With the reseller market once classified as ‘under $500 million organisations’, SAP’s sales model prevented resellers from being active in certain areas of the market – some large enterprise and government customers. 

This limited what resellers could do, and it also limited the attraction of the larger services partners to become resellers themselves and pursue opportunities in the SME area, because they operated in the large enterprise market.

But with SAP setting the goal of 40 per cent of its revenue to come from indirect channels by 2015, everything started to change. New markets opened up for existing resellers, and large enterprises were opened up to resellers for the first time. A new engagement model for channel partners was put in place, effectively removing the limit on the size of a deal between a channel partner and customer.

This has created a much more vibrant ANZ ecosystem, providing resellers with access to coveted customers.

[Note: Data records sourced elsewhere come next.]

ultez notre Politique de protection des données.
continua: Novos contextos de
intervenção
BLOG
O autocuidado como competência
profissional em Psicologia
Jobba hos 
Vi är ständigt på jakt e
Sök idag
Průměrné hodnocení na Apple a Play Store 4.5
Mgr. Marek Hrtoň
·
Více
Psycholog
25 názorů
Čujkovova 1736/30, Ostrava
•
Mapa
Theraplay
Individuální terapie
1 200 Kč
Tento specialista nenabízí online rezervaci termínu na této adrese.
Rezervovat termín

For example, last year NTT DATA closed a resale deal with Super Retail Group, which wouldn’t have been possible in the past.

SAP is also now able to leverage these partners’ domain expertise, such as NTT with BI, BluLeader with CRM and Presence of IT with HR, and increase its reach to its broader customer base.

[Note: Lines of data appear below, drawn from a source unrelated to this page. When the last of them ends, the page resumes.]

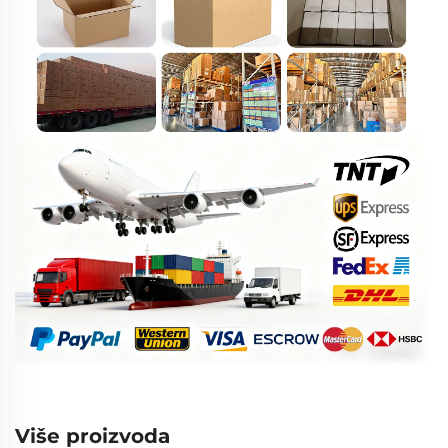
Više proizvoda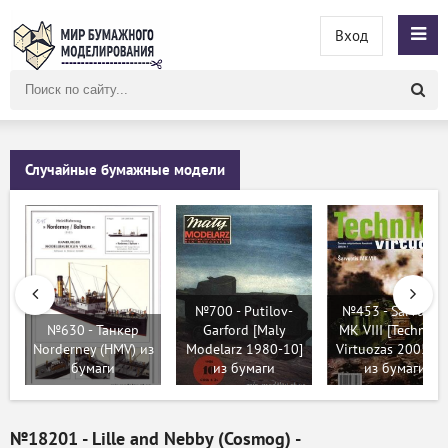
Вход
Поиск
по
сайту
Случайные бумажные модели
№700 - Putilov-
№453 - Sarvuotis
№630 - Танкер
Garford [Maly
MK VIII [TechniKo
Norderney (HMV) из
Modelarz 1980-10]
Virtuozas 2005-01
бумаги
из бумаги
из бумаги
№18201 - Lille and Nebby (Cosmog) -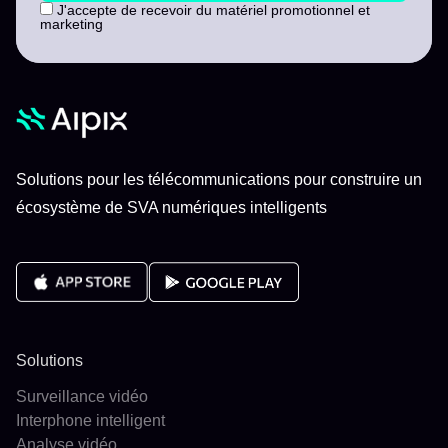
J'accepte de recevoir du matériel promotionnel et
marketing
Solutions pour les télécommunications pour construire un
écosystème de SVA numériques intelligents
Solutions
Surveillance vidéo
Interphone intelligent
Analyse vidéo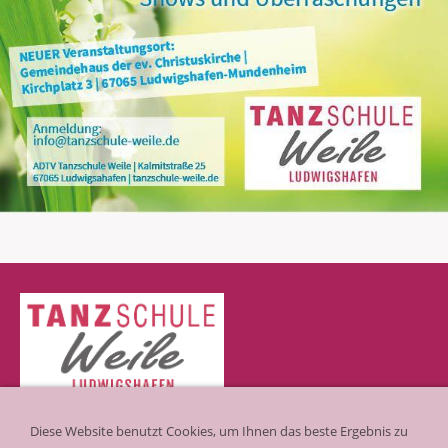
Kalmitstraße 25 | 67065 Ludwigshafen-Mundenheim
Diese Website benutzt Cookies, um Ihnen das beste Ergebnis zu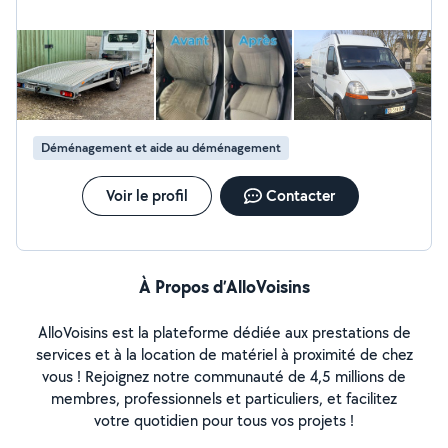
Intervention rapide sur Angers et environs N'hésitez pas
à me contacter, réponse rapide assurée
Déménagement et aide au déménagement
Voir le profil
Contacter
À Propos d’AlloVoisins
AlloVoisins est la plateforme dédiée aux prestations de
services et à la location de matériel à proximité de chez
vous ! Rejoignez notre communauté de 4,5 millions de
membres, professionnels et particuliers, et facilitez
votre quotidien pour tous vos projets !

“We do have limited resources to go out and truly account manage the full breadth of customers that we’ve actually got in our portfolio,” Burton says.

“This really allows our current partners to extend their relationship beyond just a consulting relationship, where they can actually start to take on some of that account management as well and manage those relationships end-to-end.”

 

Cloud go-to-market

SAP’s cloud strategy created a whole new dynamic around hosting partners, and in the last few years the number has exploded because of new SAP licensing models.

With cloud bringing in a very different paradigm to the old ERP-only days, SAP has had to revisit its licensing options for hosting and cloud partners.

This has provided an interesting alternative for partners who have not had the ability to get into the cloud, or partners who have never really been interested in selling SAP applications because they didn’t have the model to do it.

An example of this is SAP’s recent collaboration with HP to deliver HP as-a-service for SAP HANA, which bundles the SAP HANA software license along with hardware and ongoing management into a complete solution provided in a service model. Clients will pay a monthly subscription fee for the total solution, and, powered by the SAP-certified HP AppSystem for SAP HANA, it runs in in an HP Managed Cloud environment, either as a managed virtual private cloud or a managed private cloud, within a regionalised, enterprise-class HP data centre facility.

Co-innovation

To reach its targeted 2015 goals, SAP has also accelerated co-innovation with its partners – from large SIs to new types of smaller specialised partners.

According to Duffaut, all SAP’s platforms, including database and technology, HANA, mobile and cloud are nothing without applications and industry-specific business content.

“Already over 150 partners are developing mobile applications that are available in the SAP Store. We’ve had amazing co-innovation around the cloud with Amazon and many other partners. The same goes for co-innovation with major hardware vendors like IBM, Cisco, Dell, Fujitsu, and HP that are delivering dedicated appliances for SAP HANA,” he says.

Just in the past couple of months, SAP ANZ has had 10 new partners who they have developed 10 new solutions with using their rapid development solution framework, says Burton.

This co-innovation strategy also includes developing relationships with other technology providers to drive IT outsourcing which takes an OEM approach, embedding SAP solutions into their offerings.

In 2012 Duffaut imagined the day a vendor would embed SAP HANA and sell it in everything they do.

“Think about SAP embedding its technology in many types of applications or hardware solutions that others will sell for us. That gives you scale, that gives you reach, that gives you a real boost in terms of revenue,” he says.